China scraps two-term presidency limit, gives Xi Jinping indefinite rule
Beijing: In a historic decision, China on Sunday removed the two-term limit on presidency and vice presidency, clearing the decks for the all-powerful President Xi Jinping to rule the world’s most populous country indefinitely.
Scrapping the 35-year-old rule brought by “paramount” leader Deng Xiaoping to prevent the country from returning to one-man rule like that of Mao Zedong, China’s largely ceremonial parliament — the National People’s Congress — amended the Constitution by lifting the limit.
Of the 2,963 lawmakers, only three abstained and two voted against the amendment, proposed by the powerful Central Committee of the Communist Party in last February.
Never has China’s parliament said no to a diktat by the party — the country’s real boss.
With the term limit gone, Xi, 64, can rule China until he retires, dies or is ousted.
He is already dubbed as the country’s next Mao — the founder of modern China who ruled from 1949 until his death in 1976.
Besides, the legislature also approved the amendment to add Xi Jinping Thought on Socialism with Chinese Characteristics into the Constitution, an honour only given to Mao and Deng.
China watchers say the country, which has a one-party rule, could well be headed for a single-man rule.
Xi, who succeeded Hu Jintao in 2012 as General Secretary of the Communist Party, became China’s President a year later.
Over the years, Xi has come to hold a vice-like grip on China. Of the 200-member Central Committee, the majority is said to be close to him.
In the Xi-headed 25-member Politburo – the second most powerful body in China – 14 are believed to be his supporters.
Wang Qishan, the dreaded anti-graft czar and Xi’s go-to, is likely to be appointed the Vice President.
Besides being the General Secretary of the Communist Party, Xi is the Chairman of the Central Military Commission — the supreme body of the Chinese army.
Although the post of General Secretary is more powerful than that of the President in China, the latter is used to deal with the outside world.
Mao set up the President’s office in 1954 and quit the post after five years, giving it to Liu Shaoqi, handpicked by him. Liu was a puppet President and fell out of favour during Mao’s Cultural Revolution.
Mao did away with the President’s post in 1975 only to be revived by Deng in 1982 with a two-term cap after his death.

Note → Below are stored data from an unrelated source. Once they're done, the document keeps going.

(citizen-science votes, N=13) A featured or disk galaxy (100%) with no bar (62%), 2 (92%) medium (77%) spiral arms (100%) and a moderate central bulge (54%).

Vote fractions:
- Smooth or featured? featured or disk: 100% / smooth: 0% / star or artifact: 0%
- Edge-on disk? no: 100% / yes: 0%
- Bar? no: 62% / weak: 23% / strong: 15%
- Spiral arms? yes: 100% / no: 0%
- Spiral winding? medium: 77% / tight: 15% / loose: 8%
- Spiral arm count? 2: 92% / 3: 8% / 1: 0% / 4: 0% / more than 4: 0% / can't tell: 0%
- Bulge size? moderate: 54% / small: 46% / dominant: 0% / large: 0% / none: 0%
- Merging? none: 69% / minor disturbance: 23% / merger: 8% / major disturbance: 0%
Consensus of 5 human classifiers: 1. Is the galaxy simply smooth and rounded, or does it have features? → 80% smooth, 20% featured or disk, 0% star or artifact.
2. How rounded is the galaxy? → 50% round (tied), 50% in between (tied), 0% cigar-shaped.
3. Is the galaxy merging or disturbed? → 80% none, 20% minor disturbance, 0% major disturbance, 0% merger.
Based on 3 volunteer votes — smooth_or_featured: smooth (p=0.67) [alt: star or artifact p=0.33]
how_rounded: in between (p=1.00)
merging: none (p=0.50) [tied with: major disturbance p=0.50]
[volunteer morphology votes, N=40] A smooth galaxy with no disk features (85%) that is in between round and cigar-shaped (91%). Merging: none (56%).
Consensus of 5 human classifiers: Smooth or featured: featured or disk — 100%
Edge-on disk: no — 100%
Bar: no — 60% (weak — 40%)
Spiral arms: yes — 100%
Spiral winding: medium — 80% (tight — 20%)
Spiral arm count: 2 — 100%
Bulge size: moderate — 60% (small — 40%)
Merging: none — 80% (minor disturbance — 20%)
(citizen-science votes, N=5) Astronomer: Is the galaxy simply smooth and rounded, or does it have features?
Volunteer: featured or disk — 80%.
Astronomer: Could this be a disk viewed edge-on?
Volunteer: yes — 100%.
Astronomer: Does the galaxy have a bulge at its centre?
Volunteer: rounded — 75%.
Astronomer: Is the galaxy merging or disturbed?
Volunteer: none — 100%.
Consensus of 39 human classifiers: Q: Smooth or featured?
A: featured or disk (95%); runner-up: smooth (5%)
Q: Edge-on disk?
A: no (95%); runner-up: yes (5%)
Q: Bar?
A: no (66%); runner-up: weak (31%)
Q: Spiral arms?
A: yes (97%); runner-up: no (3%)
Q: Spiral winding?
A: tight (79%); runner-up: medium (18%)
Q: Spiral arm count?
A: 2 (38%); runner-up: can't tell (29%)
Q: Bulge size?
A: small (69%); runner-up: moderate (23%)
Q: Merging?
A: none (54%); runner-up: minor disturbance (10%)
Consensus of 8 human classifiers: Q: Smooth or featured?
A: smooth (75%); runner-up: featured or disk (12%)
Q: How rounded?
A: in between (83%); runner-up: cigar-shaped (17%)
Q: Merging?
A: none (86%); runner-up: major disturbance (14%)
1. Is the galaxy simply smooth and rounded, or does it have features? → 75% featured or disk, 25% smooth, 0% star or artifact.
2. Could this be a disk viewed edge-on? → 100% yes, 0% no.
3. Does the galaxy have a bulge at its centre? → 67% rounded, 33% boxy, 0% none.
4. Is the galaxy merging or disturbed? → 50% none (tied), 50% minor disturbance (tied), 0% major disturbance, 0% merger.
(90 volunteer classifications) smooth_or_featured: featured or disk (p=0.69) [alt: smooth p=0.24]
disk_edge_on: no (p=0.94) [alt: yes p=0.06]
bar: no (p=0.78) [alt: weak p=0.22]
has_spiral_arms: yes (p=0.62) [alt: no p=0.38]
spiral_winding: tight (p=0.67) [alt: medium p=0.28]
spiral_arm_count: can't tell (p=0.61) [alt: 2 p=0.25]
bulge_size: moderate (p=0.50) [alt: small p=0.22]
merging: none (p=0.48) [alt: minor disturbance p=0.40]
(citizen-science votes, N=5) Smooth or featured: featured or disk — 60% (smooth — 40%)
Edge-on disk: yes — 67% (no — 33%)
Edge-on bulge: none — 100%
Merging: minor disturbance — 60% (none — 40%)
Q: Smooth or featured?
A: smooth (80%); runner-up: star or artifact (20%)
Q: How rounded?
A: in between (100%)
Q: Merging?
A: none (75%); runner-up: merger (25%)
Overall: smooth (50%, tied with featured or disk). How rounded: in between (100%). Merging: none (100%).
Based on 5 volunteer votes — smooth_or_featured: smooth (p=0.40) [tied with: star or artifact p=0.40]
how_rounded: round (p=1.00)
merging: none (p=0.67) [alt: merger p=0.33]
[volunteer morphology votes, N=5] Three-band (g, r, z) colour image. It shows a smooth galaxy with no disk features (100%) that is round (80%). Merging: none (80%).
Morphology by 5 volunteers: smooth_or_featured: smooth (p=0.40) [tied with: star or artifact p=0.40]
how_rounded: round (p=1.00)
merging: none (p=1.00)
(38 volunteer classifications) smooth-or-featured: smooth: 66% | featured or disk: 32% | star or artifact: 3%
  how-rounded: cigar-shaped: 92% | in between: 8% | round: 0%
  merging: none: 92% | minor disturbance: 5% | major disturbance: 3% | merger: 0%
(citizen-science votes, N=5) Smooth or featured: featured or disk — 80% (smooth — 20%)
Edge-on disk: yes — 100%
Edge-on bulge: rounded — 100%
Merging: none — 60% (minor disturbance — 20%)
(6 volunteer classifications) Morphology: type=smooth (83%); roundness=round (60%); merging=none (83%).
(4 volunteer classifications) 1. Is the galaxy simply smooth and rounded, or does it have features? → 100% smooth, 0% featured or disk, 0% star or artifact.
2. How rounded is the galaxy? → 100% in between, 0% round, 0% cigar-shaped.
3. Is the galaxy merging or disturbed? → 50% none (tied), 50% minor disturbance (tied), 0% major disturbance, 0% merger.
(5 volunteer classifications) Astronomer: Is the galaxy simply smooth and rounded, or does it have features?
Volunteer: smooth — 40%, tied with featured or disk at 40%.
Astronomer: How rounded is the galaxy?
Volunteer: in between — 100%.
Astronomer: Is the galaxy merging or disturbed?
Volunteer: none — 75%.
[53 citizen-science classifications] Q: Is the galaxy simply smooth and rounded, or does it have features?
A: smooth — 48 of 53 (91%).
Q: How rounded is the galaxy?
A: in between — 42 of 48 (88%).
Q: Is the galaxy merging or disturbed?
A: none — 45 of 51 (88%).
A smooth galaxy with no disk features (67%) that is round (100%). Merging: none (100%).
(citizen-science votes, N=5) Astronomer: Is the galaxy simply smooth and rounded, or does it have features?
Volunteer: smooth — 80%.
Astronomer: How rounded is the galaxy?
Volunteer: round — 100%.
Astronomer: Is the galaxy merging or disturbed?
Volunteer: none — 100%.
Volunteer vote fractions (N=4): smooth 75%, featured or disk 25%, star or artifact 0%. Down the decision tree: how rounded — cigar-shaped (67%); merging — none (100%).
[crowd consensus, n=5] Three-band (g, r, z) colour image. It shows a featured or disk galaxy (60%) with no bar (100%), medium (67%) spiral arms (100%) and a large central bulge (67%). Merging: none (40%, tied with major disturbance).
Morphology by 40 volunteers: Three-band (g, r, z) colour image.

Currently and in the near future, there seems no leader who could challenge a towering Xi.
Both the dissenters and rising politicians have either fallen in line or are behind the bars apparently on graft charges.
There is no room for dissent in Xi’s era, with a heavy censor on the media and civil society.
Xi had made his intention to stay in power beyond 2023 sort of known when he did not name his successor at the party’s key once-in-five-year meet last October.
His predecessors, Hu and Jiang Zemin, had conventionally announced their successors.
Xi’s move was widely speculated as his desire to cling to power beyond 10 years, but little was anticipated of the proposal in this regard that came like a bolt from the blue last month.
This has startled the global community.
On the global stage, Xi holds a reputation.
The leader of the world’s second-largest economy arguably enjoys more clout than US President Donald Trump who has been ridiculed or slammed home and abroad for his theatrics and controversial decisions.
Trump once described Xi as the “most powerful leader” China has had in a century.
Under his signature Belt and Road project, China has invested billions of dollars in building highways, ports and railways in several countries.
Although India has opposed the initiative, China claims to have the support of over 100 countries.
Under Xi, China has made deep inroads into South Asia, a sphere of influence of India.
It is building infrastructure projects worth over $50 billion in Pakistan and has also taken a key Sri Lankan port on a 99-year lease.
It pipped India to provide internet services to Nepal and has key projects in the Maldives.